In this question, $G$ is a graph, $E(G)$ is the set of edges of $G$, $\chi(G)$ is the chromatic number of $G$, $K_n$ is the complete graph on $n$ vertices.
Statement A:
$|E(G)| \geq {\chi(G) \choose 2}$.
Statement B:
Every graph $G$ contains a subgraph isomorphic to $K_{\chi(G)}$.
Statement C:
Every graph $G$ contains a subgraph isomorphic to a subdivision of $K_{\chi(G)}$.
Obviously, B implies C, which implies A. I have already proved that A is true, without using B or C, but these implications would give nicer proofs in my opinion.
I also see that B is false if $G$ has chromatic number 3 or 4; counterexamples are the cycle graph $C_{2n+1}$ (http://mathworld.wolfram.com/CycleGraph.html) and the wheel graph $W_{2n+1}$ (http://mathworld.wolfram.com/WheelGraph.html).

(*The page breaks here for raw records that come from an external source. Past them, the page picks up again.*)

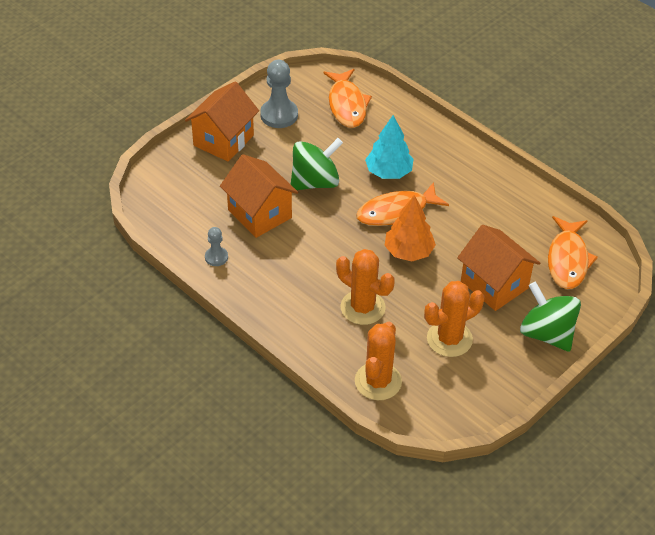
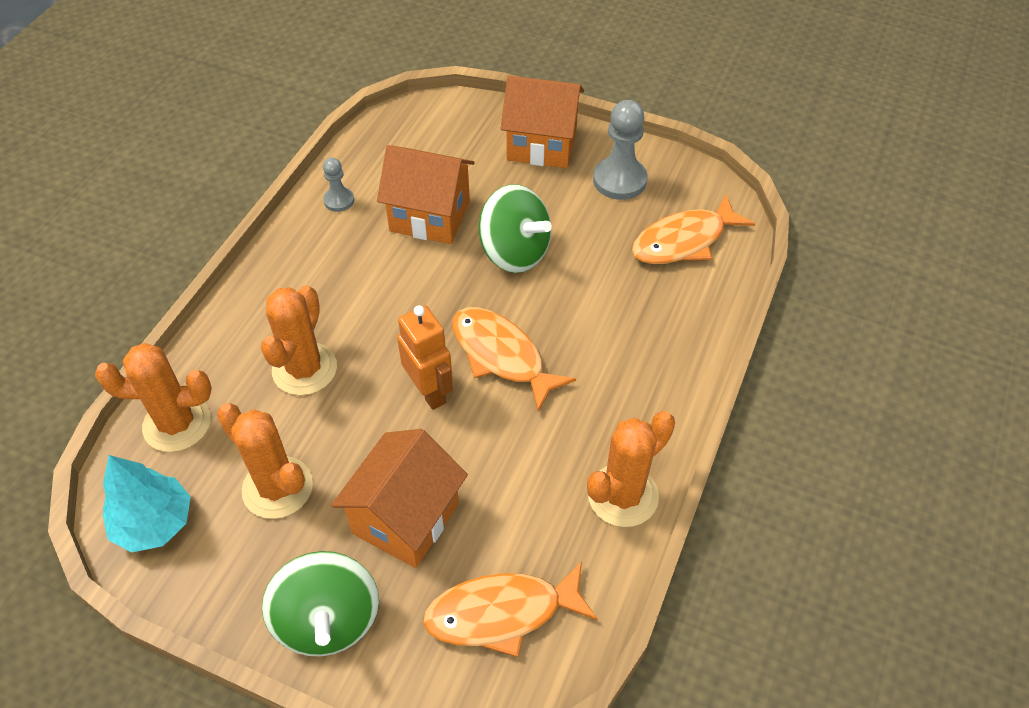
camera: 70 degrees right, 5 degrees up
(259, 214) = (430, 216): orange house -> orange house turned 75 degrees clockwise
(388, 172) = (576, 324): turquoise tree -> turquoise tree (154, 523)
(408, 251) = (430, 391): orange tree -> orange robot
(515, 191) = (623, 495): none -> orange cactus
(546, 333) = (328, 620): green spinning top -> green spinning top turned 135 degrees clockwise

In the next questions we can exclude these small cases.
My questions are:
(1) Does C imply B? That is, are they actually equivalent?
(2) Is C true?
(3) Is B true?
Best Answer
Statement B is false: for any positive integer $n$ there is a graph $G$ which is triangle-free (contains no subgraph isomorphic to $K_3$) and has chromatic number $\chi(G)\gt n.$
Proof. Let $G=(V,E)$ where $$V=\{(x,y):0\le x\lt y\le2^n\},$$ $$E=\{\{(x,y),(y,z)\}:0\le x\lt y\lt z\le2^m\}.$$ Clearly $G$ is triangle-free. To see that $\chi(G)\gt n$ consider any coloring $f:V\to[n]=\{1,2,\dots,n\}.$ Define a function $\varphi:\{0,1,\dots,2^n\}\to\mathcal P([n])$ by setting $\varphi(x)=\{f(x,y):x\lt y\le2^n\}.$ Choose $x,y\in\{0,1,\dots,2^n\}$ with $x\lt y$ and $\varphi(x)=\varphi(y).$ Since $f(x,y)\in\varphi(x)=\varphi(y),$ we can find $z$ such that $y\lt z\le2^n$ and $f(y,z)=f(x,y),$ i.e., $f$ is not a proper coloring of $G.$ This shows that $\chi(G)\gt n$; in fact, it is easy to see that $\chi(G)=n+1.$
Update. Statement C is the Hajós conjecture. The statement "every graph of chromatic number $n$ contains a subgraph isomorphic to a subdivision of $K_n$" is known to be true for $n\le4$ and false for $n\ge7;$ the cases $n=5$ and $n=6$ seem to be unsolved problems. The statement for $n=5,$ that every graph of chromatic number $5$ contains a subgraph isomorphic to a subdivision of $K_5,$ would be a strengthening of the four color theorem.